In current release, support for CPU nodes is limited. The installation guide won't work if you only have CPU worker nodes. However, after you set up the cluster with GPU worker nodes, you can add CPU worker nodes and CPU-only virtual cluster. This section is a detailed guide.

Adding CPU nodes is not much different from adding GPU nodes, as we have described in How to Add and Remove Nodes. So you can follow that document basically. Meanwhile, there are two differences for CPU-only nodes:

In the preparation phase, you don't need to check GPU driver and nvidia-container-runtime.
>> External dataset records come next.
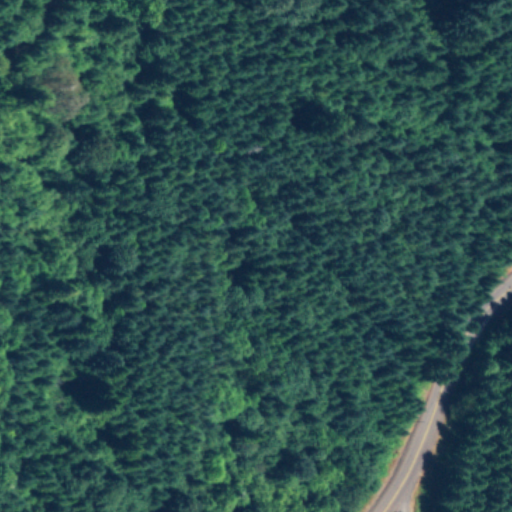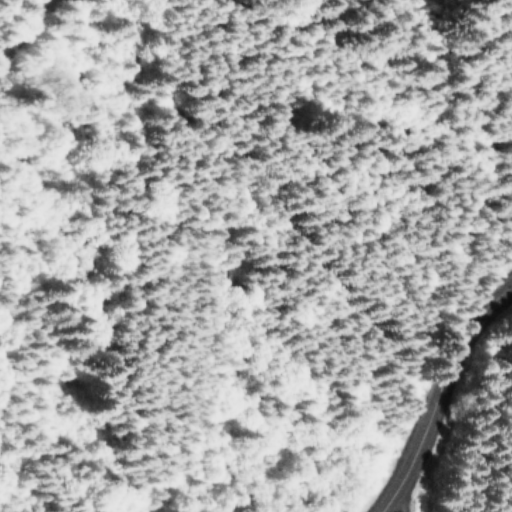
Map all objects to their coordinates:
road: (471, 422)
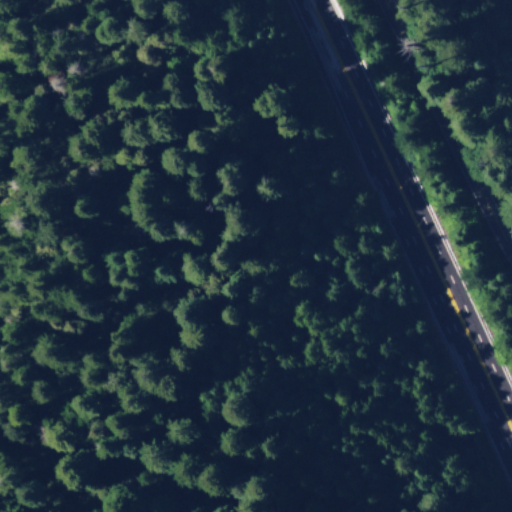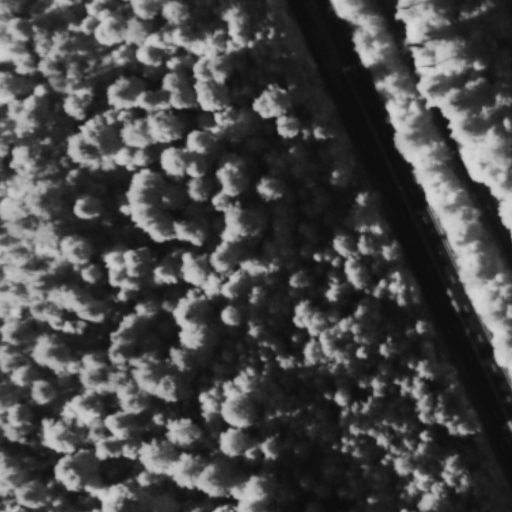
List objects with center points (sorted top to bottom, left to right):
road: (348, 92)
road: (444, 134)
park: (57, 271)
road: (447, 309)
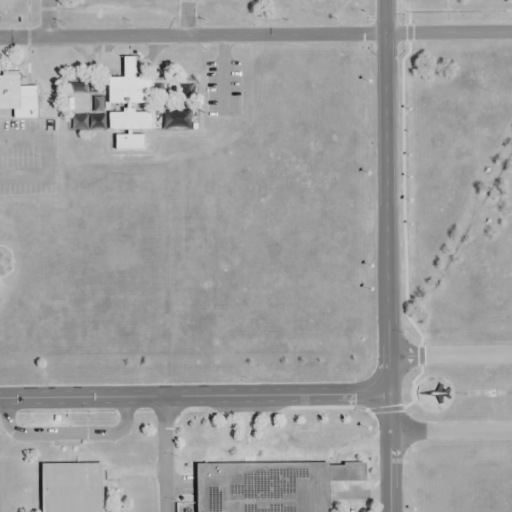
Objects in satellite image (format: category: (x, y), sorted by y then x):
road: (449, 32)
building: (130, 86)
building: (18, 97)
building: (174, 119)
building: (131, 120)
building: (129, 142)
road: (389, 255)
road: (451, 354)
road: (195, 396)
road: (451, 430)
building: (345, 471)
building: (279, 486)
building: (74, 487)
building: (257, 487)
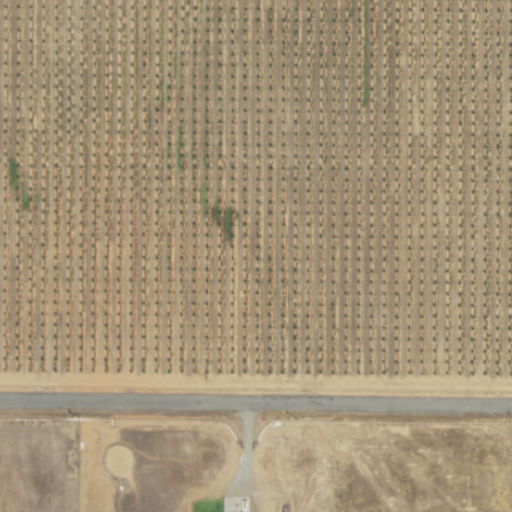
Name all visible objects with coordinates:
road: (256, 403)
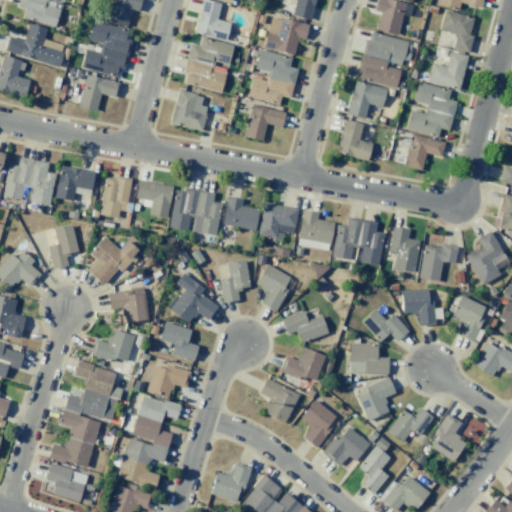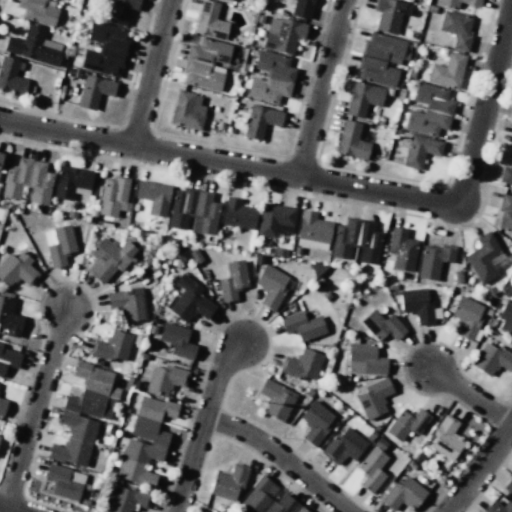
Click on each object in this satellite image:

In the hived scheduler setting, you should omit gpu field or use gpu: 0 in skuTypes for your CPU-only VCs. Don't mix CPU nodes with GPU nodes. Here is an example:

hivedscheduler:
config: |
  physicalCluster:
    skuTypes:
      K80:
        gpu: 1
        cpu: 5
        memory: 56334Mi
      CPU:
        cpu: 1
        memory: 10240Mi
    cellTypes:
      K80-NODE:
        childCellType: K80
        childCellNumber: 4
        isNodeLevel: true
      K80-NODE-POOL:
        childCellType: K80-NODE
        childCellNumber: 2
      CPU-NODE:
        childCellType: CPU
        childCellNumber: 8
        isNodeLevel: true
      CPU-NODE-POOL:
        childCellType: CPU-NODE
        childCellNumber: 1
    physicalCells:
    - cellType: K80-NODE-POOL
      cellChildren:
      - cellAddress: k80-worker1
      - cellAddress: k80-worker1
    - cellType: FAKE-NODE-POOL
      cellChildren:
      - cellAddress: cpu-worker1
  virtualClusters:
    default:
      virtualCells:
      - cellType: K80-NODE-POOL.K80-NODE
        cellNumber: 2
    cpu:
      virtualCells:
      - cellType: CPU-NODE-POOL.CPU-NODE
        cellNumber: 1

Explanation of the above example: Supposing we have a node named cpu-worker1 in Kubernetes. It has 80GB memory and 8 allocatable CPUs (please use kubectl describe cpu-worker1 to confirm the allocatable resources). Then, in skuTypes, we can set a CPU sku, which has 1 CPU and 10240 MB (80GB / 8) memory. You can reserve some memory or CPUs if you want. CPU-NODE and CPU-NODE-POOL are set correspondingly in the cellTypes. Finally, the setting will result in one default VC and one cpu VC. The cpu VC contains one CPU node.

Submit CPU-only Jobs

If you want to submit a CPU-only job, please submit it directly to the CPU-only VC. A special requirement is that, you should use exactly the same GPU number as the CPU number you want. For example, if you want to use 8 CPUs, you should set 8 GPUs and 8 CPUs as follows:

This requirement may be fixed in the future.